Johannes Scherr Design + Grüne Erde
„Oft ist die einfachste Lösung die komplexeste.“
Echte Kreativität zeigt sich dann, wenn der Möglichkeitsraum eingeschränkt ist. Das ist eindeutig der Fall, wenn man als Möbeldesigner für Grüne Erde arbeitet. Die Marke gibt strenge Gestaltungsregeln vor. Dass es Naturmaterialien sein müssen, ist selbstredend. Allerdings sind auch Kunststoffe und sogar Metallverbindungen tabu. Unter diesen Vorgaben Möbel zu designen – Regal, Bett, Schrank –, klingt fast unmöglich. Aber Johannes Scherr sieht in dieser Beschränkung die Stärke der Produkte. Das Regal „Tonda“, der jüngste Neuzugang im Sortiment von Grüne Erde, ist so konzipiert, dass die Holzsteckverbindungen durch Belastung stabiler werden. Außerdem kann das Regal jederzeit zerlegt und wieder aufgebaut werden. „Bei so einer Qualität traut man sich dann auch, eine lange Garantie zu geben. Oft ist die einfachste Lösung die komplexeste“, fügte Johannes Ebner von Gründe Erde hinzu.

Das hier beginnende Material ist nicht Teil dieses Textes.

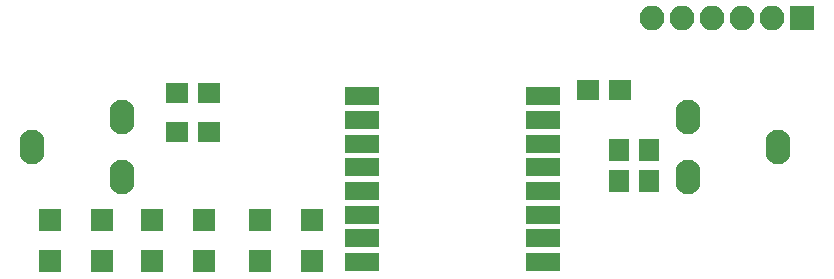
<source format=gts>
G04 #@! TF.GenerationSoftware,KiCad,Pcbnew,5.0.0-rc2-dev-unknown-r12647-81843c37*
G04 #@! TF.CreationDate,2018-05-28T15:16:23-04:00*
G04 #@! TF.ProjectId,Peapod PCB,506561706F64205043422E6B69636164,rev?*
G04 #@! TF.SameCoordinates,Original*
G04 #@! TF.FileFunction,Soldermask,Top*
G04 #@! TF.FilePolarity,Negative*
%FSLAX46Y46*%
G04 Gerber Fmt 4.6, Leading zero omitted, Abs format (unit mm)*
G04 Created by KiCad (PCBNEW 5.0.0-rc2-dev-unknown-r12647-81843c37) date Mon May 28 15:16:23 2018*
%MOMM*%
%LPD*%
G01*
G04 APERTURE LIST*
%ADD10O,2.111200X2.940000*%
%ADD11R,2.900000X1.500000*%
%ADD12R,1.900000X1.900000*%
%ADD13R,2.100000X2.100000*%
%ADD14O,2.100000X2.100000*%
%ADD15R,1.900000X1.700000*%
%ADD16R,1.700000X1.900000*%
G04 APERTURE END LIST*
D10*
X156340000Y-39370000D03*
X163960000Y-41910000D03*
X163960000Y-36830000D03*
X219460000Y-39370000D03*
X211840000Y-36830000D03*
X211840000Y-41910000D03*
D11*
X184212000Y-35052000D03*
X184212000Y-37052000D03*
X184212000Y-39052000D03*
X184212000Y-41052000D03*
X184212000Y-43052000D03*
X184212000Y-45052000D03*
X184212000Y-47052000D03*
X184212000Y-49052000D03*
X199612000Y-49052000D03*
X199612000Y-47052000D03*
X199612000Y-45052000D03*
X199612000Y-43052000D03*
X199612000Y-41052000D03*
X199612000Y-39052000D03*
X199612000Y-37052000D03*
X199612000Y-35052000D03*
D12*
X170881000Y-48994000D03*
X166431000Y-48994000D03*
X170881000Y-45494000D03*
X166431000Y-45494000D03*
X162245000Y-48994000D03*
X157795000Y-48994000D03*
X162245000Y-45494000D03*
X157795000Y-45494000D03*
X180025000Y-48994000D03*
X175575000Y-48994000D03*
X180025000Y-45494000D03*
X175575000Y-45494000D03*
D13*
X221488000Y-28448000D03*
D14*
X218948000Y-28448000D03*
X216408000Y-28448000D03*
X213868000Y-28448000D03*
X211328000Y-28448000D03*
X208788000Y-28448000D03*
D15*
X171276000Y-38100000D03*
X168576000Y-38100000D03*
X171276000Y-34798000D03*
X168576000Y-34798000D03*
D16*
X205994000Y-39544000D03*
X205994000Y-42244000D03*
D15*
X203374000Y-34544000D03*
X206074000Y-34544000D03*
D16*
X208534000Y-42244000D03*
X208534000Y-39544000D03*
M02*

</source>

Ein Jahr hat die Entwicklung gedauert. „Ich bin in erster Linie Produktgestalter“, sagt Scherr über sich selbst. Die Aufgabe war, ein schlichtes, eher konservativ anmutendes Regal zu gestalten, das zeitlos und außerdem skalierbar ist. Johannes Ebner von Grüne Erde hatte bei der Entwicklung aber auch die wirtschaftliche Brille auf: „Wir haben gerungen um den Kompromiss zwischen Kosten und Qualität.“ Schon ein Millimeter mehr Material würde sich deutlich zu Buche schlagen. Die Zusammenarbeit mit Grüne Erde gibt es seit 2014. Das Zusammenspiel funktioniert hervorragend und hat mittlerweile eine gesamte Produktreihe hervorgebracht, unter anderem auch ein Bett, das ebenso auf Steckverbindungen aus purem Holz setzt. Johannes Scherr hat bisher über 30 Designpreise bekommen – das Regal „Tonda“ durfte sich über den Adolf Loos Staatspreis Design freuen.